Red Cross Lights a Fire under Congress for Reforms
The unwieldy Red Cross governance system, unchanged since the Truman administration, has devoured two ARC presidents in a bit over five years.
Many of the mainstream news sources covered the recommendations by the American Red Cross (EIN 53-0196605 Form 990) for changes in its board structure. We'll see tomorrow how much attention is given to the report by the panel of (mostly) lawyers and professors who were charged last April to review the organization's governance.
Here's the coverage by the Wall Street Journal (Sally Beatty), New York Times (Stephanie Strom), Washington Post (Jacqueline L. Salmon), Chronicle of Philanthropy (Elizabeth Schwinn) and an unnamed AP reporter (USA Today & many other places). The only one of the usual suspect newspapers missing a by-line story is the LA Times.

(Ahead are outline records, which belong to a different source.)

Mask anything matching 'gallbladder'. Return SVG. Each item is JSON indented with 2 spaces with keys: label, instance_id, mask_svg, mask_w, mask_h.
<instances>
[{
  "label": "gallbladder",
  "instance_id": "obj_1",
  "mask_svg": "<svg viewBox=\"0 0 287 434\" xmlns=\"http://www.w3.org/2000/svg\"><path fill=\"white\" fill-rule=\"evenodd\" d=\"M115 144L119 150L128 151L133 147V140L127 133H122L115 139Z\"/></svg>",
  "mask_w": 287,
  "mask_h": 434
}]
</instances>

But I think all the press get it wrong by trying to tie this action to criticisms of the response to Hurricane Katrina. There's no mention of that in the press release from the Red Cross itself. Fact is, the Red Cross issued their Katrina self-evaluation report ("From Challenge to Action") back in June, noting criticisms and adopting action plans in all of the operational areas, including fund raising, corporate culture, information technology, logistics, staffing, training, volunteer relations, cooperations with local providers, financial systems, and internal controls. And implementation of a new strategic plan has already resulted in a major reorganization at the chapter level, which we discussed back in June ("Red Cross in Transition Presses Forward on Major Reorganization"). ARC did all this under interim management without a change in the board structure.

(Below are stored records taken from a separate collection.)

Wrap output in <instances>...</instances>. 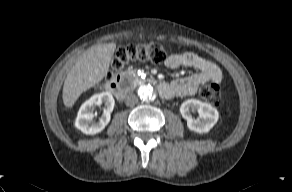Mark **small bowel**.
Here are the masks:
<instances>
[{"mask_svg": "<svg viewBox=\"0 0 292 192\" xmlns=\"http://www.w3.org/2000/svg\"><path fill=\"white\" fill-rule=\"evenodd\" d=\"M165 64L171 69L190 67L198 71L195 74L171 82L169 84L171 88L170 94L165 96V98L175 95H193L200 87L206 84H219L222 81L221 69L212 61L193 52L171 54L167 57Z\"/></svg>", "mask_w": 292, "mask_h": 192, "instance_id": "1", "label": "small bowel"}]
</instances>
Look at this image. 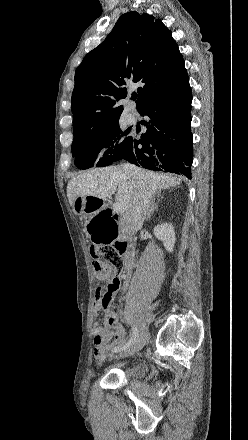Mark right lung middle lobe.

So the governance reforms are on their own track. They result from the resignation of the second Red Cross president in a bit over five years (Dr. Bernadine Healy in 2001 and Marsha J. Evans in 2005). The board has little to do with the details of disaster response operations, but it does have an impact on retention of the chief executive. And the repeated turnover at the top has to be disruptive and expensive. And paradoxically, many of the major reforms that have taken place over the last five years at the ARC have happened under the interim leadership of Harold Decker (after Dr. Healy) and now John F. (Jack) McGuire. There has to be a way for the organization to move forward with stable leadership.

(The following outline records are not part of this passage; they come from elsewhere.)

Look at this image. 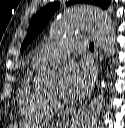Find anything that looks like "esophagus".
<instances>
[{
    "label": "esophagus",
    "instance_id": "34e87169",
    "mask_svg": "<svg viewBox=\"0 0 125 128\" xmlns=\"http://www.w3.org/2000/svg\"><path fill=\"white\" fill-rule=\"evenodd\" d=\"M93 61H94V69H95V78H94V82L91 86V90L89 93V99L92 95V92L94 90L95 87V83L97 81V77H98V72H99V59H98V44L95 41V46H94V53H93ZM87 101L82 105V107L72 116V118L70 120H68L64 126L65 127H70L79 117L82 109H84L85 105H86Z\"/></svg>",
    "mask_w": 125,
    "mask_h": 128
}]
</instances>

The reforms take the current huge board and cut it to a more manageable twelve to twenty members over the next six years. Gone will be the special classes of board members and the ex officio positions for cabinet secretaries, whose failure to appear at board meetings has been a scandal in itself. See "Cabinet No-Shows Cripple American Red Cross Governance" April 2 ).
But the Red Cross is not free to make these changes. Under its Congressional charter, only the US Congress can do that. We'll see how long it takes for them to act. And they still need a new leader. The Washington Post story claims that the Bush administration persuaded homeland security adviser Frances Fragos Townsend not to take the job, leaving no obvious candidate at this point.
The composition of the panel recommending the reforms is noteworthy. No nonprofit governance experts appear, and only one charity (the head of a small college in DC). The players come from the world of corporate governance, lawyers and professors:
- The chair is Karen Hastie Williams, retired partner at the Crowell & Moring law firm, with a long career in public contract law (and seats on corporate and nonprofit boards).
- Peter Clapman, CEO of Governance for Owners USA, Inc., the former Senior Vice President and Chief Counsel for Corporate Governance at TIAA-CREF, which is prominent in its shareholder advocacy for better corporate governance.
- Charles Elson, University of Delaware, director of the John L. Weinberg Center for Corporate Governance at the University of Delaware.
- Margaret M. Foran, Senior Vice President-Corporate Governance for Pfizer Inc.
- Jay W. Lorsch, Harvard Business School, Faculty Chairman of the Harvard Business School’s Global Corporate Governance Initiative.
- Patricia McGuire, President of Trinity University in Washington, D.C. (EIN 53-0196640 Form 990) (the only charity represented on the panel).
- Paul Neuhauser, Professor Emeritus at The University of Iowa College of Law, where he teaches in the area of corporate law.
You characterize Trinity University in Washington DC as a small non-profit," but it is the alma mater of Nancy Pelosi and Kansas Governor Kathleen Sebelius, among others. If those are the kinds of results produced by small non-profits, give me more!